# Why does the authenticated cipher CCM encrypt the MAC too?

Suppose I have Encryption in CTR-Mode and a CBC-MAC. Why should I also encrypt the MAC?

In the documentation of NIST stands: "By encrypting T we avoid CBC-MAC collision attacks".

But I can not imagine an attack based on an not-encrypted MAC. Can anyone give me an example of such an attack?

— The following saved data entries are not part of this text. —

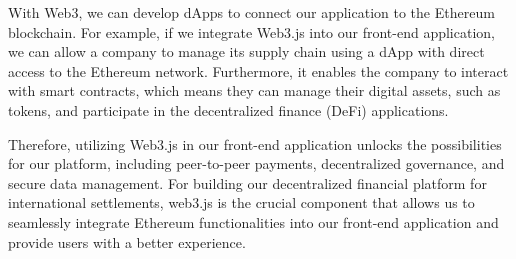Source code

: With Web3, we can develop dApps to connect our application to the Ethereum blockchain. For example, if we integrate Web3.js into our front-end application,
we can allow a company to manage its supply chain using a dApp with direct access to the Ethereum network. Furthermore, it enables the company to
interact with smart contracts, which means they can manage their digital assets, such as tokens,  and participate in the decentralized finance (DeFi) applications.


Therefore, utilizing Web3.js in our front-end application unlocks the possibilities for our platform, including peer-to-peer payments, decentralized
governance, and secure data management. For building our decentralized financial platform for international settlements, web3.js is the crucial component that allows us to
seamlessly integrate Ethereum functionalities into our front-end application and provide users with a better experience.


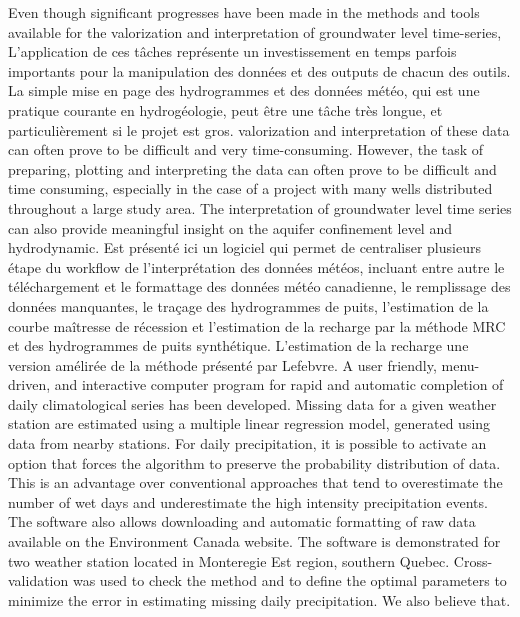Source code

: \documentclass[ARTICLETHERMIC.tex]{subfiles}
\begin{document}
Even though significant progresses have been made in the methods and tools available for the valorization and interpretation of groundwater level time-series,  L'application de ces tâches représente un investissement en temps parfois importants pour la manipulation des données et des outputs de chacun des outils. La simple mise en page des hydrogrammes et des données météo, qui est une pratique courante en hydrogéologie, peut être une tâche très longue, et particulièrement si le projet est gros. valorization and interpretation of these data can often prove to be difficult and very time-consuming. However, the task of preparing, plotting and interpreting the data can often prove to be difficult and time consuming, especially in the case of a project with many wells distributed throughout a large study area. The interpretation of groundwater level time series can also provide meaningful insight on the aquifer confinement level and hydrodynamic. 
Est présenté ici un logiciel qui permet de centraliser plusieurs étape du workflow de l'interprétation des données météos, incluant entre autre le téléchargement et le formattage des données météo canadienne, le remplissage des données manquantes, le traçage des hydrogrammes de puits, l'estimation de la courbe maîtresse de récession et l'estimation de la recharge par la méthode MRC et des hydrogrammes de puits synthétique. L'estimation de la recharge une version amélirée de la méthode présenté par Lefebvre. A user friendly, menu-driven, and interactive computer program for rapid and automatic completion of daily climatological series has been developed. Missing data for a given weather station are estimated using a multiple linear regression model, generated using data from nearby stations. For daily precipitation, it is possible to activate an option that forces the algorithm to preserve the probability distribution of data. This is an advantage over conventional approaches that tend to overestimate the number of wet days and underestimate the high intensity precipitation events. The software also allows downloading and automatic formatting of raw data available on the Environment Canada website. The software is demonstrated for two weather station located in Monteregie Est region, southern Quebec. Cross-validation was used to check the method and to define the optimal parameters to minimize the error in estimating missing daily precipitation. We also believe that. 
\end{document}
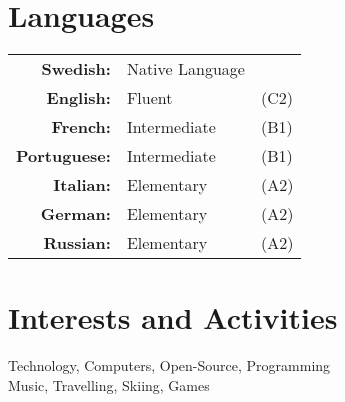 \documentclass[a4paper,10pt]{article}
\begin{document}
\section{Languages}
\begin{tabular}{rll}
\textbf{Swedish:}&Native Language\\
\textbf{English:}&Fluent&(C2)\\
\textbf{French:}&Intermediate&(B1)\\
\textbf{Portuguese:}&Intermediate&(B1)\\
\textbf{Italian:}&Elementary&(A2)\\
\textbf{German:}&Elementary&(A2) \\
\textbf{Russian:}&Elementary&(A2)
\end{tabular}

\section{Interests and Activities}
Technology, Computers, Open-Source, Programming\\
Music, Travelling, Skiing, Games
\end{document}
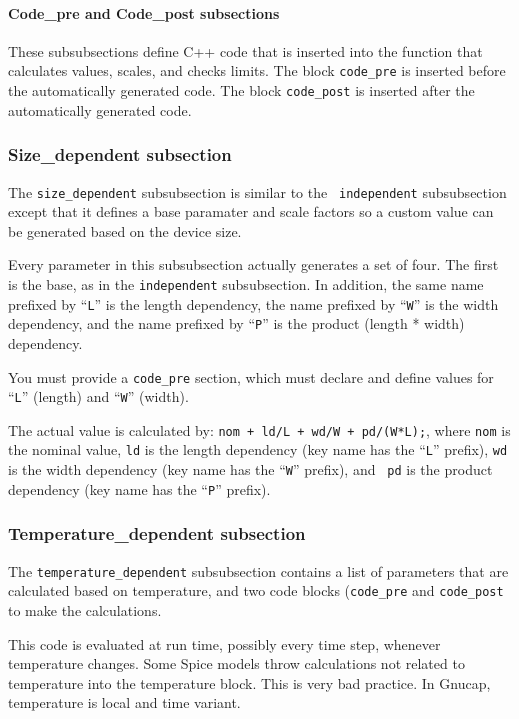 \paragraph{Code\_pre and Code\_post subsections}

These subsubsections define C++ code that is inserted into the
function that calculates values, scales, and checks limits.  The block
{\tt code\_pre} is inserted before the automatically generated code.
The block {\tt code\_post} is inserted after the automatically
generated code.
\subsubsection{Size\_dependent subsection}

The {\tt size\_dependent} subsubsection is similar to the {\tt
independent} subsubsection except that it defines a base paramater and
scale factors so a custom value can be generated based on the device
size.

Every parameter in this subsubsection actually generates a set of
four.  The first is the base, as in the {\tt independent}
subsubsection.  In addition, the same name prefixed by ``{\tt L}'' is
the length dependency, the name prefixed by ``{\tt W}'' is the width
dependency, and the name prefixed by ``{\tt P}'' is the product
(length * width) dependency.

You must provide a {\tt code\_pre} section, which must declare and
define values for ``{\tt L}'' (length) and ``{\tt W}'' (width).

The actual value is calculated by: {\tt nom + ld/L + wd/W +
pd/(W*L);}, where {\tt nom} is the nominal value, {\tt ld} is the
length dependency (key name has the ``{\tt L}'' prefix), {\tt wd} is
the width dependency (key name has the ``{\tt W}'' prefix), and {\tt
pd} is the product dependency (key name has the ``{\tt P}'' prefix).
\subsubsection{Temperature\_dependent subsection}

The {\tt temperature\_dependent} subsubsection contains a list of
parameters that are calculated based on temperature, and two code
blocks ({\tt code\_pre} and {\tt code\_post} to make the calculations.

This code is evaluated at run time, possibly every time step, whenever
temperature changes.  Some Spice models throw calculations not related
to temperature into the temperature block.  This is very bad practice.
In Gnucap, temperature is local and time variant.
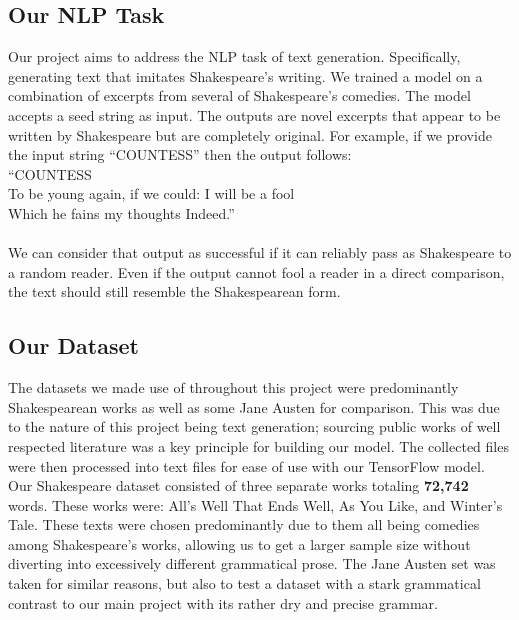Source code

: \documentclass[11pt,a4paper]{article}
\begin{document}
\subsection{Our NLP Task}
Our project aims to address the NLP task of text generation. Specifically, generating text that imitates Shakespeare’s writing. We trained a model on a combination of excerpts from several of Shakespeare’s comedies. The model accepts a seed string as input. The outputs are novel excerpts that appear to be written by Shakespeare but are completely original. For example, if we provide the input string “COUNTESS” then the output follows:  \\
\linebreak
“COUNTESS \\
To be young again, if we could: I will be a fool\\
Which he fains my thoughts Indeed.”\\
\linebreak\\
We can consider that output as successful if it can reliably pass as Shakespeare to a random reader. Even if the output cannot fool a reader in a direct comparison, the text should still resemble the Shakespearean form.

\subsection{Our Dataset}
\label{sec:data}
The datasets we made use of throughout this project were predominantly Shakespearean works\cite{complete} as well as some Jane Austen for comparison. This was due to the nature of this project being text generation; sourcing public works of well respected literature was a key principle for building our model. The collected files were then processed into text files for ease of use with our TensorFlow\cite{tensor} model. Our Shakespeare dataset consisted of three separate works totaling \textbf{72,742} words. These works were: All’s Well That Ends Well, As You Like, and Winter's Tale. These texts were chosen predominantly due to them all being comedies among Shakespeare's works, allowing us to get a larger sample size without diverting into excessively different grammatical prose. The Jane Austen set was taken for similar reasons, but also to test a dataset with a stark grammatical contrast to our main project with its rather dry and precise grammar.
\end{document}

Let $$M_k$$ be CBC-MAC under the key $$k$$: for blocks $$b_1, b_2, \dots, b_\ell$$, $$M_k(b_1 \mathbin\| b_2 \mathbin\| \cdots \mathbin\| b_\ell) = E_k(\cdots E_k(E_k(b_1) \oplus b_2) \cdots \oplus b_\ell).$$
The message $$m = m_1 \mathbin\| m_2$$ collides with the message $$m' = M_k(m_1) \oplus m_2$$ under $$M_k$$, since
\begin{align} M_k(m_1) &= E_k(m_1), \\ M_k(m_1 \mathbin\| m_2) &= E_k(E_k(m_1) \oplus m_2), \\ M_k(M_k(m_1) \oplus m_2) &= M_k(E_k(m_1) \oplus m_2) = E_k(E_k(m_1) \oplus m_2). \end{align}
If the CCM ciphertext for $$m_1$$ revealed $$M_k(m_1)$$, then an adversary could use that and the CCM ciphertext for $$m$$ to forge the CCM ciphertext for $$m'$$ since the CTR encryption preserves $$\oplus$$. To thwart this, CCM encrypts the authentication tag too, with an additional block in the one-time pad generated by CTR.